Document segment
===

Enterprise Information Portal APIs

com.ibm.gcs.db.component
Class DB2URLContainer

java.lang.Object
  |
  +--com.ibm.gcs.urlpool.URLContainer
        |
        +--com.ibm.gcs.urlpool.MemoryURLContainer
              |
              +--com.ibm.gcs.db.component.DB2URLContainer
All Implemented Interfaces:
java.lang.Cloneable, java.io.Serializable

public class DB2URLContainer
extends com.ibm.gcs.urlpool.MemoryURLContainer

A DB2URLContainer object provides access to the crawl information for a URL which is stored in DB2 relations. Each DB2URLContainer is composed of a

  1. DB2URLRow object which accesses the table URLCRAWLTABLE, and
  2. DB2AnnotationsList object which accesses the table LINKS_TABLE.
Except for setState(), the public methods provided by this class perform read-only operations on the DB2 tables. All the set methods store the modifications in memory. These modifications are only written into the database when other package members explicitly save the DB2URLRow or DB2AnnotationsList objects.

Note: In addition to the get and set methods specified by the interface, this class also provides corresponding get and set methods that take a Transaction object. This object is used to execute any necessary SQL inserts, updates, and queries. The corresponding methods, which do not take a Transaction object, each create a new Transaction object, call the instance method with the object, and commit the transaction. Any classes that use a Transaction object explicitly should pass the Transaction to DB2URLContainer's methods explicitly in order to avoid Transaction deadlock.

See Also:
Serialized Form

Constructor Summary
DB2URLContainer()
          Default constructor called by URLContainerFactory.
DB2URLContainer(java.lang.String urlString)
           
DB2URLContainer(java.lang.String urlString, com.ibm.gcs.urlpool.Annotation ann)
           
DB2URLContainer(java.lang.String urlString, CrawlPattern urlPTree)

===

Skeletal landmark data:
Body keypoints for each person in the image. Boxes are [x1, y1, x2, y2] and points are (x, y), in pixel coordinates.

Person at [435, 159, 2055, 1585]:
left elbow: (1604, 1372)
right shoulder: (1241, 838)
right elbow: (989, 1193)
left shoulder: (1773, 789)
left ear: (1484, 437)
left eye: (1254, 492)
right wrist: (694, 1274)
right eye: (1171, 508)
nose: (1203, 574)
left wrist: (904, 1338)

===

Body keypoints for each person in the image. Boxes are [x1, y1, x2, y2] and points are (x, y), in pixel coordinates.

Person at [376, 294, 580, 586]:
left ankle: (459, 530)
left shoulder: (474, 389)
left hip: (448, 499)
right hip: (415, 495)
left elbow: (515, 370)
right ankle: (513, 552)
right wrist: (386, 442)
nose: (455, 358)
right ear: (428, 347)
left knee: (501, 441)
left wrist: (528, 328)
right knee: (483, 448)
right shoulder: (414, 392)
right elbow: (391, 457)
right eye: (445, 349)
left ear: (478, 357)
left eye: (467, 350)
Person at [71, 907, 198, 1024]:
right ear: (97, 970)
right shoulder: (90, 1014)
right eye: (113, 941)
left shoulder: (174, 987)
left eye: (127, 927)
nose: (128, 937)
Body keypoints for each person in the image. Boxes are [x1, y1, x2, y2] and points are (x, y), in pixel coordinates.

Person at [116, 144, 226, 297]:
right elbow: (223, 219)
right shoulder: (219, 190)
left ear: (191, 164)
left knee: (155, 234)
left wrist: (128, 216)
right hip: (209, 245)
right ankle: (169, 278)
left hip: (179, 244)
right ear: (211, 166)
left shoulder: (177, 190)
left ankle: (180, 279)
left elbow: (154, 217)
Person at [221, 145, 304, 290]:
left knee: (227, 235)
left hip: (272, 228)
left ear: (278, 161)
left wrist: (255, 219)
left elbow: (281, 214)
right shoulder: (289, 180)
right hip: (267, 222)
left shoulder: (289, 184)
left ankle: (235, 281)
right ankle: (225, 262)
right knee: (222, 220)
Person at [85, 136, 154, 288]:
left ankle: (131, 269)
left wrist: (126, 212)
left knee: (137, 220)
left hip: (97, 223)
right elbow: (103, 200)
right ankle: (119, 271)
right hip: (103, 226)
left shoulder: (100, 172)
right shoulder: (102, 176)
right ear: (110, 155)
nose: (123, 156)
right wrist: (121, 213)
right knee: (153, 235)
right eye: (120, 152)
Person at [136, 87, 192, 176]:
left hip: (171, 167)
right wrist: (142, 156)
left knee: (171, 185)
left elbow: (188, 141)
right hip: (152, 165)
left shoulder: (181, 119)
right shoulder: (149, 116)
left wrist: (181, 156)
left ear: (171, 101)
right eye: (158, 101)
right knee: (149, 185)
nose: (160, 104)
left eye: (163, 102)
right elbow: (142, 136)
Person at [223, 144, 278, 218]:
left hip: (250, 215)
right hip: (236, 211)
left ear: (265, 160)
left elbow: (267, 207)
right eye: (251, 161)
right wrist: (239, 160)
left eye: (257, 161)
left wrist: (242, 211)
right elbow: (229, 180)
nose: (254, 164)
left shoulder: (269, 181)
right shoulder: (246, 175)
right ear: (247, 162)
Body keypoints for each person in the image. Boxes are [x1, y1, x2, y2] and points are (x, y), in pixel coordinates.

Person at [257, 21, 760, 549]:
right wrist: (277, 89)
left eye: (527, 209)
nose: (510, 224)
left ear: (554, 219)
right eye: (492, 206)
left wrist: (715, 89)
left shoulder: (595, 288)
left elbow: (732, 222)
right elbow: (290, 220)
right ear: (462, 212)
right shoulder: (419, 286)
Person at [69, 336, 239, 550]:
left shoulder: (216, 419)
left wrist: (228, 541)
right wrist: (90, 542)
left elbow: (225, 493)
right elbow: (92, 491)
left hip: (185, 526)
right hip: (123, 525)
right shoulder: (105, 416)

===

Parts of the exercise
1. According to the DB2URLContainer documentation, which table does the DB2AnnotationsList object access?
2. In the DB2URLContainer documentation, rewrite everything from "A DB2URLContainer object" down to "or DB2AnnotationsList objects.", putting "in a local cache" wherever "in memory" appears.

Task-by-task solutions
1. LINKS_TABLE

2.
A DB2URLContainer object provides access to the crawl information for a URL which is stored in DB2 relations. Each DB2URLContainer is composed of a

  1. DB2URLRow object which accesses the table URLCRAWLTABLE, and
  2. DB2AnnotationsList object which accesses the table LINKS_TABLE.
Except for setState(), the public methods provided by this class perform read-only operations on the DB2 tables. All the set methods store the modifications in a local cache. These modifications are only written into the database when other package members explicitly save the DB2URLRow or DB2AnnotationsList objects.